**Document excerpt**.
Mesh deformation is described by a Jacobian field, solving the optimization problem:

\[\mathbf{V}^* = \arg\min_{\mathbf{V}} \|\mathbf{L}\mathbf{V} - \nabla^T \mathcal{A} \mathbf{J}\|^2 + \lambda \|\mathbf{K}_c \mathbf{V} - \mathbf{T}_c\|^2\]

where \(\mathbf{L}\) is the cotangent Laplacian operator, and \(\mathcal{A}\) is the mass matrix. Keypoints evolve along cubic Bezier curves:

\[p_t(i) = \sum_{j=0}^{3} B_j(u_t) c_j(i)\]

where \(u_t \in [0,1]\) is the normalized time, and \(B_j\) is the Bernstein basis function.

Temporal Smoothing¶

This is the core contribution of Ours. The total Jacobian is decomposed into spatial Jacobian \(\mathbf{J}_t^P\) and temporal Jacobian \(\mathbf{J}_t^R\) (correction term):

\[\mathbf{J}_t = \mathbf{J}_t^P + \mathbf{J}_t^R\]

The temporal Jacobian models its continuous-time evolution through an ODE:

\[\frac{d\mathbf{J}_t^R}{dt} = f_R(\mathbf{J}_0^P, C_W^P, C_{W-1}^R, t; \theta_R)\]

where \(C_W^P\) is the attention-encoded feature of the spatial Jacobian in the current window, and \(C_{W-1}^R\) is the attention-encoded feature of the temporal Jacobian from the past window. It is solved by integration:

\[\mathbf{J}_t^R = \mathbf{J}_0^R + \int_0^t f_R(\mathbf{J}_0^P, C_W^P, C_{W-1}^R, \tau; \theta_R) d\tau\]

The initial condition is set to \(\mathbf{J}_0^R = \mathbf{0}\), ensuring no correction on the first frame. This design maps the noise term \(C(t)\) in pfODE to \(C_W^P\), and the scaling term \(A(t)\) to \(C_{W-1}^R\).

**Job 1**.
Answer from the mesh deformation passage:
(a) What kind of curves do the keypoints move along?
(b) What is the temporal Jacobian set to at the start, and what does that ensure?
(c) In the mapping to pfODE, what does the scaling term A(t) correspond to?
**Job 2**.
Continue the mesh deformation passage after its final sentence.

**Data listing**.
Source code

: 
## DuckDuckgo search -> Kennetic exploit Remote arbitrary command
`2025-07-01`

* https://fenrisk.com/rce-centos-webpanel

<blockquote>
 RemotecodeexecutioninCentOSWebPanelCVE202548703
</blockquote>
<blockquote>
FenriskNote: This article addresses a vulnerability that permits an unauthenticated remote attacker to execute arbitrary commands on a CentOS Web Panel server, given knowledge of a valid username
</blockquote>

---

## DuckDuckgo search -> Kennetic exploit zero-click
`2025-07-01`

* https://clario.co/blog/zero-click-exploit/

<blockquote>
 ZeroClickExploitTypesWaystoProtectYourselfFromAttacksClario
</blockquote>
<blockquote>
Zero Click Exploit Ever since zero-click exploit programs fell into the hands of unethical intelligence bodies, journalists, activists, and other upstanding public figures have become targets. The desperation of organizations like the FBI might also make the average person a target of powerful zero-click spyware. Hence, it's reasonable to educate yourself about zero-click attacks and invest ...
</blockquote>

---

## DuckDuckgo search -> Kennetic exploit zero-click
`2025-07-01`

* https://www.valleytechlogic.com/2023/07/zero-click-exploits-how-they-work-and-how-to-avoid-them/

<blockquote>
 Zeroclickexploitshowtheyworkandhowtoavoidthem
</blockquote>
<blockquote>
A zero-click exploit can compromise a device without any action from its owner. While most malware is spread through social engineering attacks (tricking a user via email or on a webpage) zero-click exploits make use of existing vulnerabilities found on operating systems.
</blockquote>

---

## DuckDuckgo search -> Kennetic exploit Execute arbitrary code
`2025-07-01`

**Answer area 1**.
(a) Cubic Bezier curves.
(b) It is set to zero, which ensures no correction on the first frame.
(c) C_{W-1}^R, the attention-encoded feature of the temporal Jacobian from the past window.

**Answer area 2**.
Loss & Training¶

Video SDS Loss: Distills knowledge from a pre-trained video diffusion model:

\[\nabla_\theta \mathcal{L}_{\text{SDS}}(\phi, \mathbf{X}) = \mathbb{E}_{t', \epsilon}\left[w(t')(\epsilon_\phi(\mathbf{z}_{t'}; \mathbf{y}, t') - \epsilon) \frac{\partial \mathbf{X}}{\partial \theta}\right]\]

Flow Matching Loss (inspired by GFlowNet detailed balance conditions):

\[L_{flow} = \mathbb{E}_{t',t} \|\nabla_\mathbf{X} \log p_{t'}(\mathbf{X}, \mathbf{J}_t) - \nabla_\mathbf{X} \log p_{t'}(\mathbf{X}, \mathbf{J}_t^P)\|^2 + \mathbb{E}_t \|\mathbf{J}_t - \mathbf{J}_t^P\|^2\]

The second term is a correction minimization term that encourages the temporal Jacobian to be as small as possible. The total loss is: \(L_{SDS} + \lambda \cdot L_{flow}\), where \(\lambda = 15\) in experiments.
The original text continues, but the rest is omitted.